» WHAT IS REQUIRED:
From the entries that follow, copy exactly the lines beginning at the line holding "Chest CT, one axial slice." and continuing through the line holding "- lung tumour (recorded histology: adenocarcinoma): bounding".

--------------------

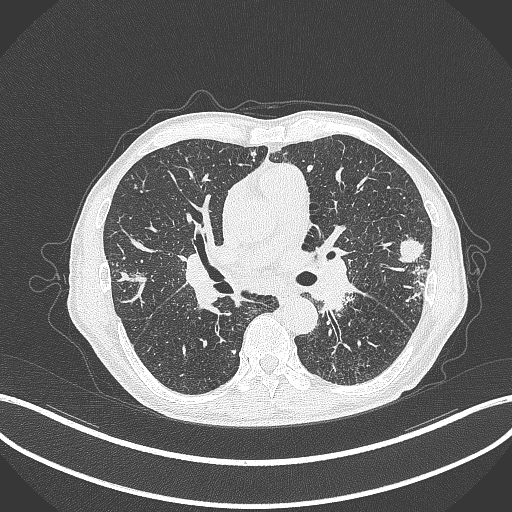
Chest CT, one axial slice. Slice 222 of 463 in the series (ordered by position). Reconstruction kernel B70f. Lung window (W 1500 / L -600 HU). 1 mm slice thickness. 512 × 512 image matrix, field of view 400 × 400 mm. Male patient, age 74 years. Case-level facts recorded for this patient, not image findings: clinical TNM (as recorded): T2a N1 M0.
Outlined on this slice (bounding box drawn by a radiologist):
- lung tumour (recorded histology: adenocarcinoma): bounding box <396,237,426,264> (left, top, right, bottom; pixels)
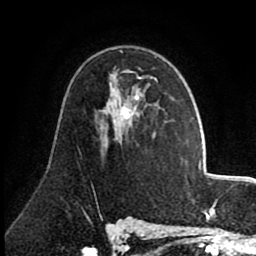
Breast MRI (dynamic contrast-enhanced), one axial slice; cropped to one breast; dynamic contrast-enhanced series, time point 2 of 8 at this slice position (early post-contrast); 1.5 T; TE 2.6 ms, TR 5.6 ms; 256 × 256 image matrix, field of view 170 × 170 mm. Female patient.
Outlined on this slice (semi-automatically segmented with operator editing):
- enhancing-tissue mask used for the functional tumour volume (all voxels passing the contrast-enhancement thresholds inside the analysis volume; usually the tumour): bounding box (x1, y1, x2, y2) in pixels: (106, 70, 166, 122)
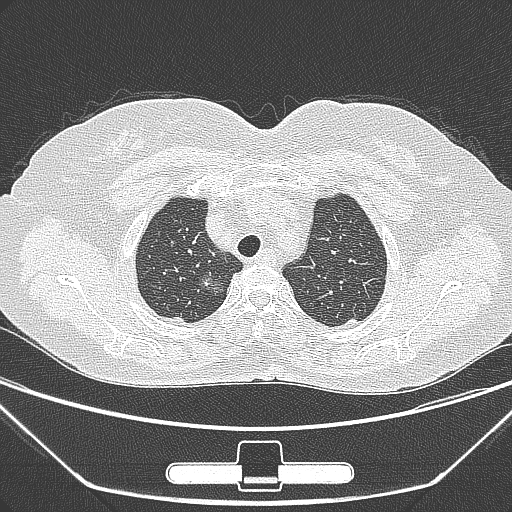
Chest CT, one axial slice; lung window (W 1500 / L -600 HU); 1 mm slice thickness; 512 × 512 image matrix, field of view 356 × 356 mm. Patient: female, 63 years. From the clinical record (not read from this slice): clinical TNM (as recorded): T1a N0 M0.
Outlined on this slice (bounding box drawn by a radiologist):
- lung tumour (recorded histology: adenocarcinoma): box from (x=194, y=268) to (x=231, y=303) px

--------------------

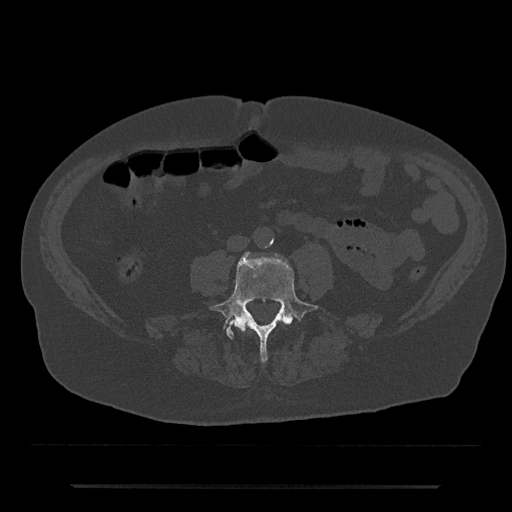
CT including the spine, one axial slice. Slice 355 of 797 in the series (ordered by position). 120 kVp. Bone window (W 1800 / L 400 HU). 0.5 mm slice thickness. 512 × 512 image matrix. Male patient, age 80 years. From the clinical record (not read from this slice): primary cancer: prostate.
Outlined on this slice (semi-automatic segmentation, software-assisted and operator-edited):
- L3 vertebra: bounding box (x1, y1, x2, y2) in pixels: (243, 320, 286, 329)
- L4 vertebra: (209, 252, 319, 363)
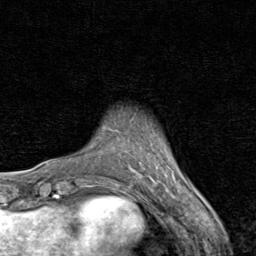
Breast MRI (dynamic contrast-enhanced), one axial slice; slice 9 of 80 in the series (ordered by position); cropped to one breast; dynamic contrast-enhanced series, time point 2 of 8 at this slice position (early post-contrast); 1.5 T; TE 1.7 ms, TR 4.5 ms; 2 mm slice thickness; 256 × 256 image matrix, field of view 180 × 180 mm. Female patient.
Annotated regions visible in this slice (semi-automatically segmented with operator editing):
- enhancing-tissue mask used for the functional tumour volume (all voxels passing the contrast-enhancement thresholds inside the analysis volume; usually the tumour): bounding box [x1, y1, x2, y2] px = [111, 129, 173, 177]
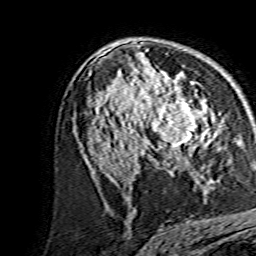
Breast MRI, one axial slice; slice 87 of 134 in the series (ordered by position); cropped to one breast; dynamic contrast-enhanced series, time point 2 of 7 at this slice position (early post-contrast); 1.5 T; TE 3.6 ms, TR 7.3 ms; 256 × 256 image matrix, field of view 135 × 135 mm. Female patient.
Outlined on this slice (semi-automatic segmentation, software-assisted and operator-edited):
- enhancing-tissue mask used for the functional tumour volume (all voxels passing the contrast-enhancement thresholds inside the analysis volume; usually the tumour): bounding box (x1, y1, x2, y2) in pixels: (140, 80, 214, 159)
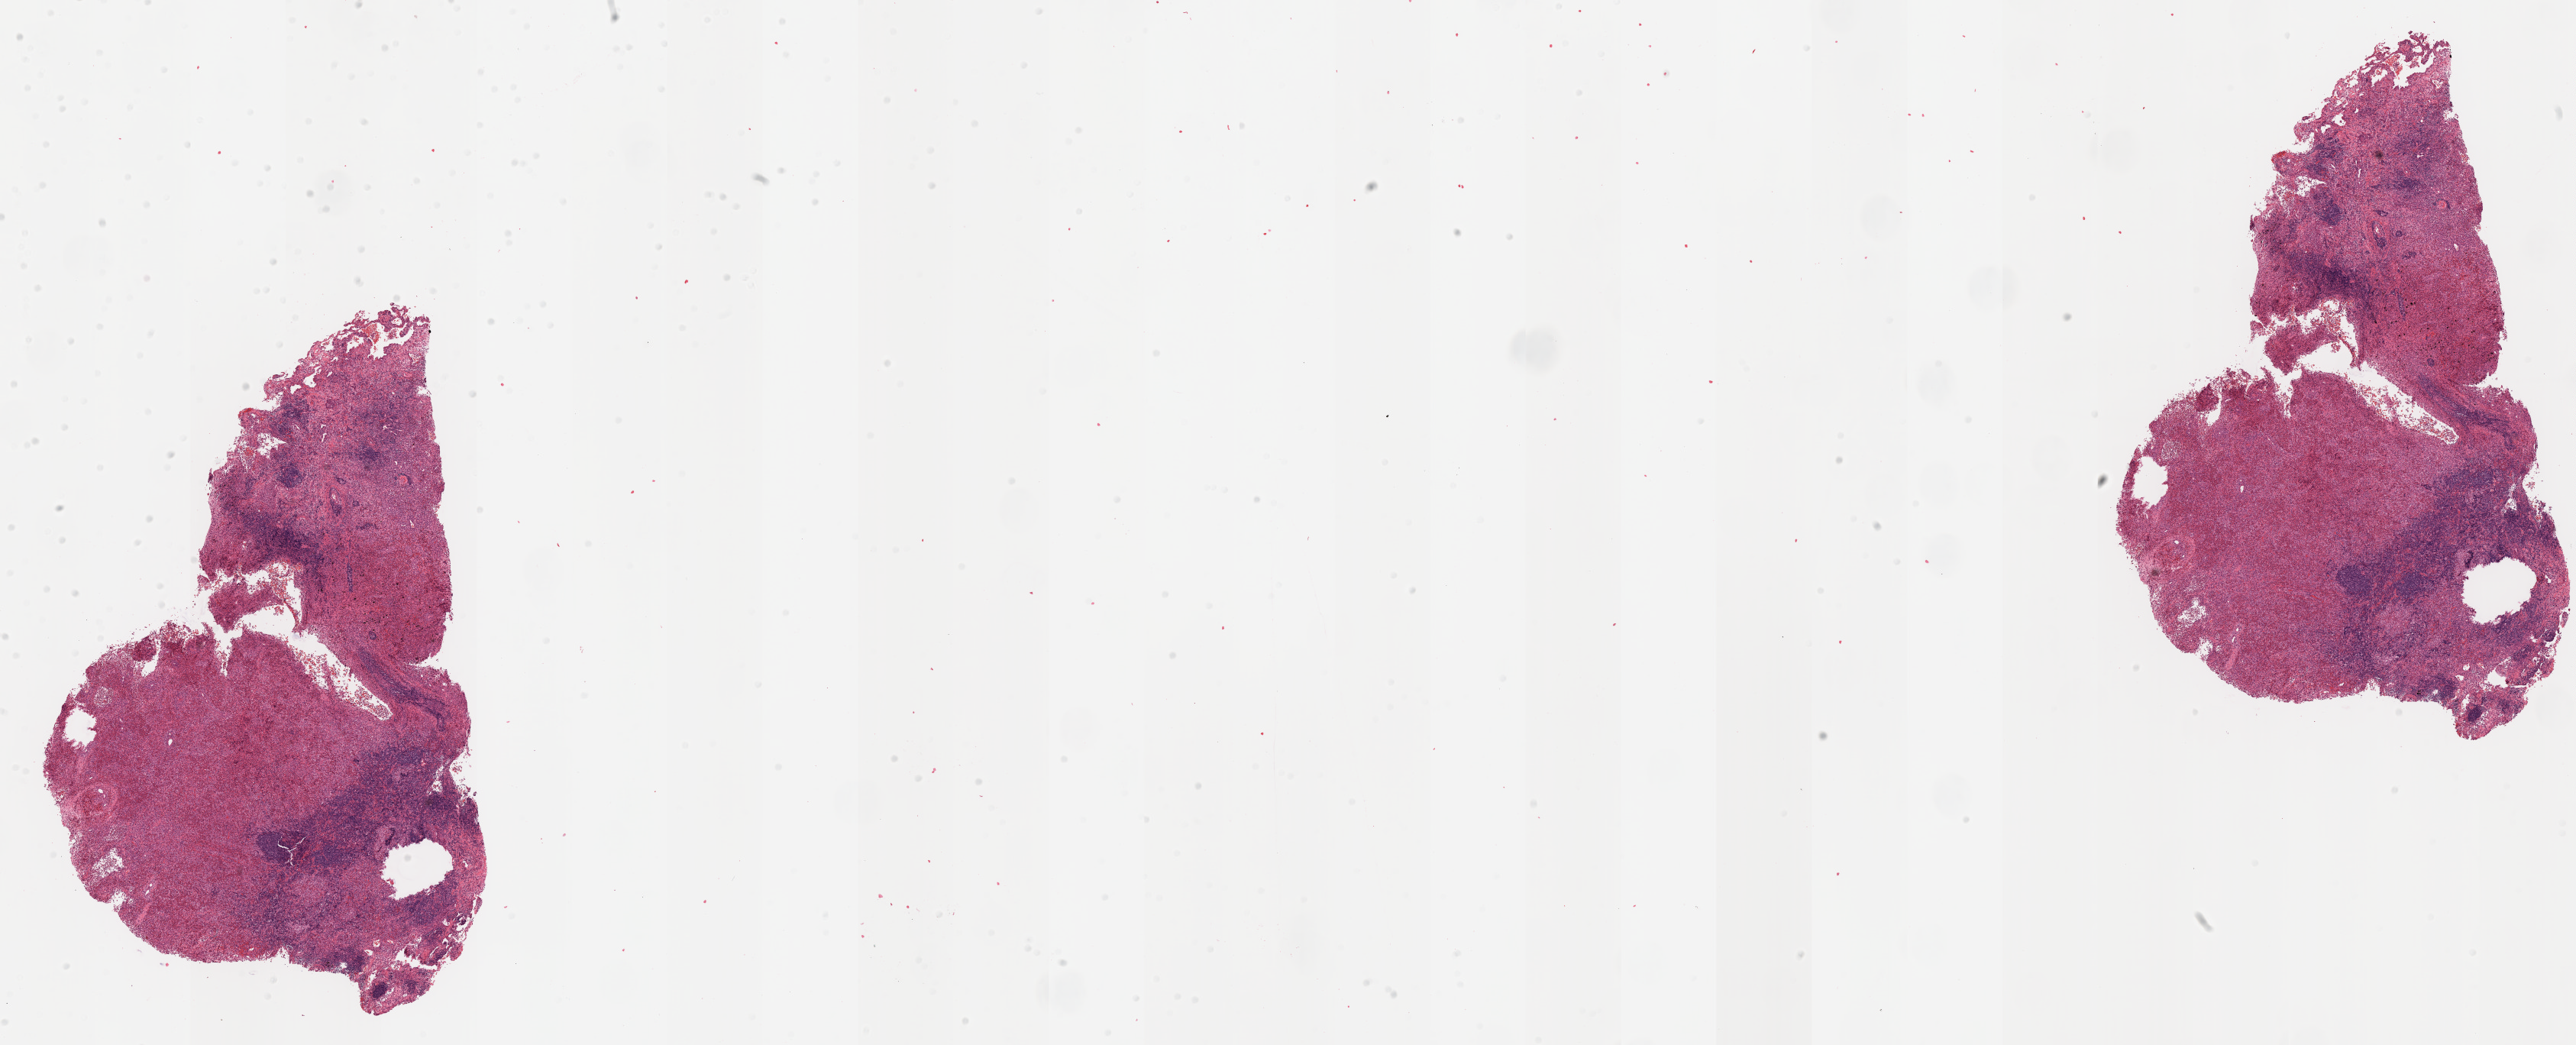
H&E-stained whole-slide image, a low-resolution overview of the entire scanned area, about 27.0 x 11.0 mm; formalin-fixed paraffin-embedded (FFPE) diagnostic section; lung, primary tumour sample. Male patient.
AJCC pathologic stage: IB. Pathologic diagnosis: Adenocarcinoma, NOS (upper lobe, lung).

--------------------

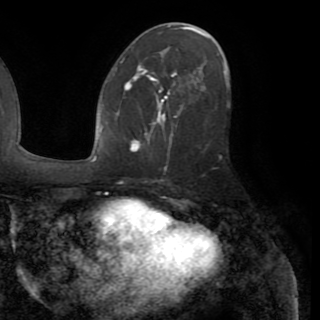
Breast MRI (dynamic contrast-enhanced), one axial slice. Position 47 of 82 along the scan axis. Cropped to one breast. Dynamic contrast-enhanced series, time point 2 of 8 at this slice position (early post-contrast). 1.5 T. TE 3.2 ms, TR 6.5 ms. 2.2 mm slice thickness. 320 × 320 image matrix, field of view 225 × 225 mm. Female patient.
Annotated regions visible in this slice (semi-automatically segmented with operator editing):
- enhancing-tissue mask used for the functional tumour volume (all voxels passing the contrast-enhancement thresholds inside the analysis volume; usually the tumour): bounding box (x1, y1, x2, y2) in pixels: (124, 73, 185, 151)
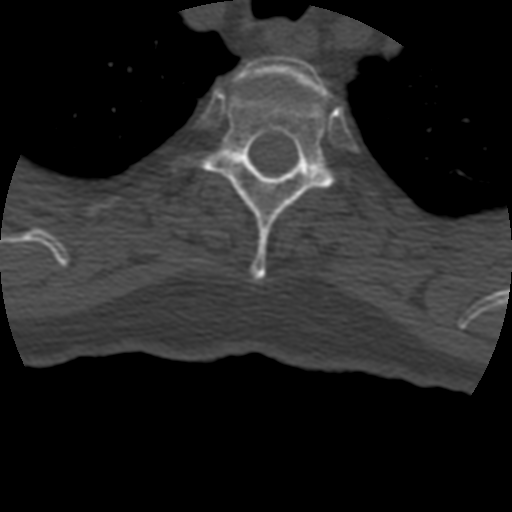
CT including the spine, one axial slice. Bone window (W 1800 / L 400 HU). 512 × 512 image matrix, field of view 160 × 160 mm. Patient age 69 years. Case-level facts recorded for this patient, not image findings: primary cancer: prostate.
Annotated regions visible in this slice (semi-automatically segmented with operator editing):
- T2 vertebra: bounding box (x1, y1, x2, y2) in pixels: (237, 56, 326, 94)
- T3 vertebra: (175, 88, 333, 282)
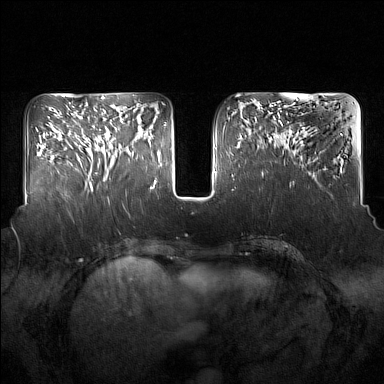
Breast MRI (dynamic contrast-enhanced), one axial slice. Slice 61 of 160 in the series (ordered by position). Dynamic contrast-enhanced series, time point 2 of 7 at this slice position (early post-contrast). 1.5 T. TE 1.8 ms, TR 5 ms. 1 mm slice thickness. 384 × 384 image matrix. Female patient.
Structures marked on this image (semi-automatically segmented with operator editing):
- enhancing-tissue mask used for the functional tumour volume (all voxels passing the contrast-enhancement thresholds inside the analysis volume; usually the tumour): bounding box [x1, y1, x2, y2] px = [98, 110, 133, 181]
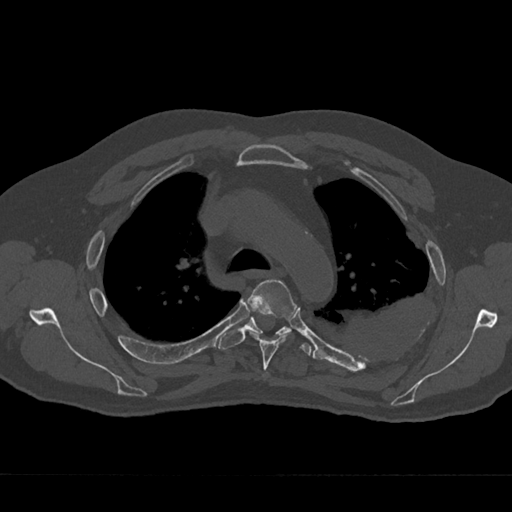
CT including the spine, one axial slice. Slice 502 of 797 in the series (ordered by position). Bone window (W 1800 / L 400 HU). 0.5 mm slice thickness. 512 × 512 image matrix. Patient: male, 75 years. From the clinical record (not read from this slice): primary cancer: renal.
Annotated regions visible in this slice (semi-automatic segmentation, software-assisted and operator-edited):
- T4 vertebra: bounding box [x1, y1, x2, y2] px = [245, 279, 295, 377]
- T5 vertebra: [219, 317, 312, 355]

--------------------

» ANSWER BOX:
Chest CT, one axial slice. Slice 222 of 463 in the series (ordered by position). Reconstruction kernel B70f. Lung window (W 1500 / L -600 HU). 1 mm slice thickness. 512 × 512 image matrix, field of view 400 × 400 mm. Male patient, age 74 years. Case-level facts recorded for this patient, not image findings: clinical TNM (as recorded): T2a N1 M0.
Outlined on this slice (bounding box drawn by a radiologist):
- lung tumour (recorded histology: adenocarcinoma): bounding box <396,237,426,264> (left, top, right, bottom; pixels)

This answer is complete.